ABOUT ALCON ENTERTAINMENT
Alcon Entertainment co-founders and co-CEO’s Andrew Kosove and Broderick Johnson founded the Company in 1997 with financial backing from Frederick W. Smith, the Founder, Chairman and Chief Executive Officer of FedEx. Alcon, which is named after a mythological archer and ally of Hercules, has financed, and/or co-financed/produced over 19 films, including “My Dog Skip,” “Dude, Where’s My Car?”, “Insomnia,” “Racing Stripes,” the Academy Award nominated Best Picture “The Blind Side,” which earned Sandra Bullock a Best Actress Oscar; “The Book of Eli,” starring Denzel Washington and Gary Oldman; “Insomnia,” starring Al Pacino, Robin Williams, and Hilary Swank and directed by Chris Nolan; “The Sisterhood of the Traveling Pants,” and “P.S. I Love You,” starring Hilary Swank, among many others.
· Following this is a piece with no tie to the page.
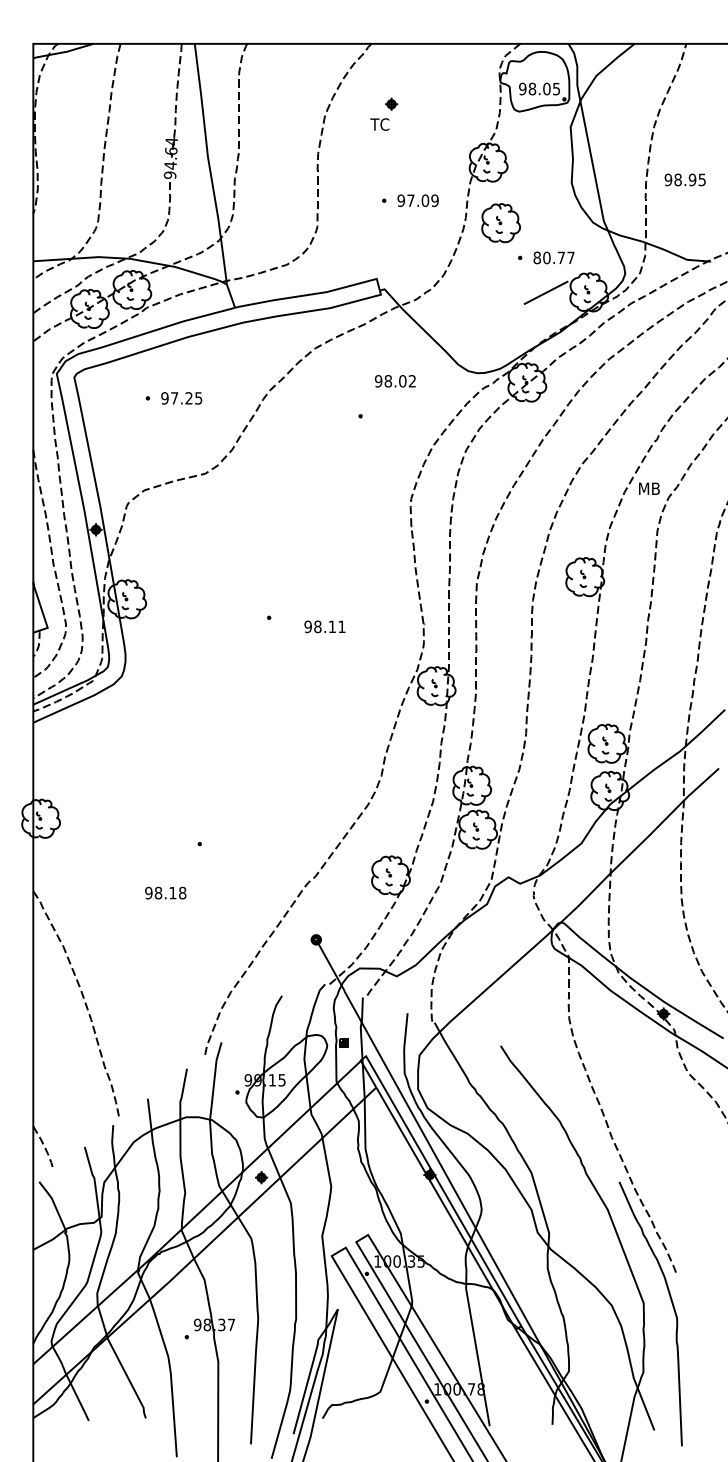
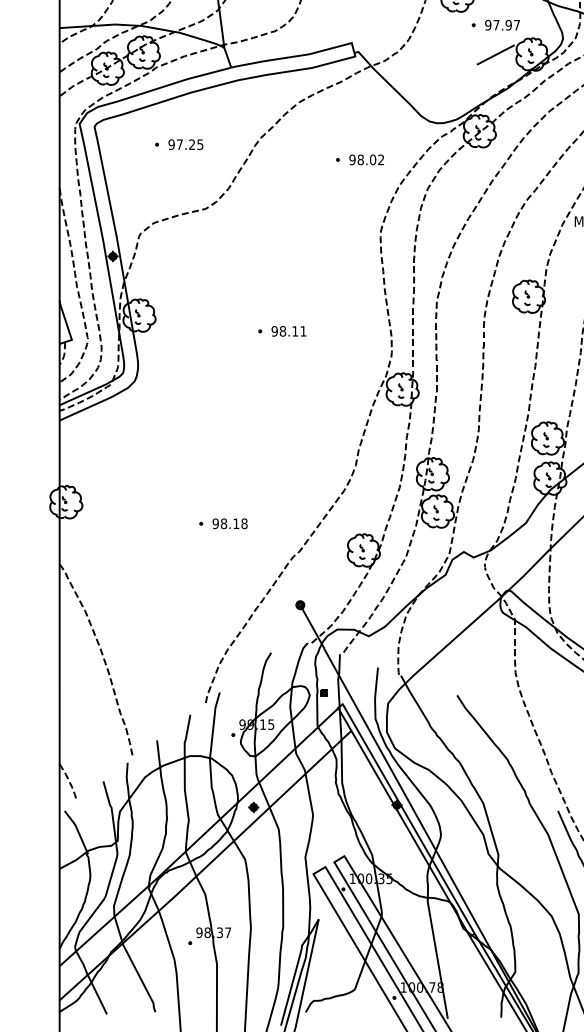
text: (549, 257) -> (498, 24), 80.77 -> 97.97
text: (394, 381) -> (366, 160), moved
text: (324, 626) -> (288, 331), moved
text: (165, 892) -> (229, 523), moved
The Company’s next release is “Something Borrowed,” based on New York Times bestselling author Emily Giffin’s book, starring Kate Hudson, Ginnifer Goodwin and John Krasinski, on May 6, 2011. Alcon recently completed “Dolphin Tale,” a 3-D family film starring Morgan Freeman, Harry Connick Jr., Ashley Judd and Kris Kristofferson, scheduled for release on September 23, 2011. “Joyful Noise,” a music driven comedy starring Queen Latifah and Dolly Parton, is currently in production. All three films will be released via its output deal with Warner Bros.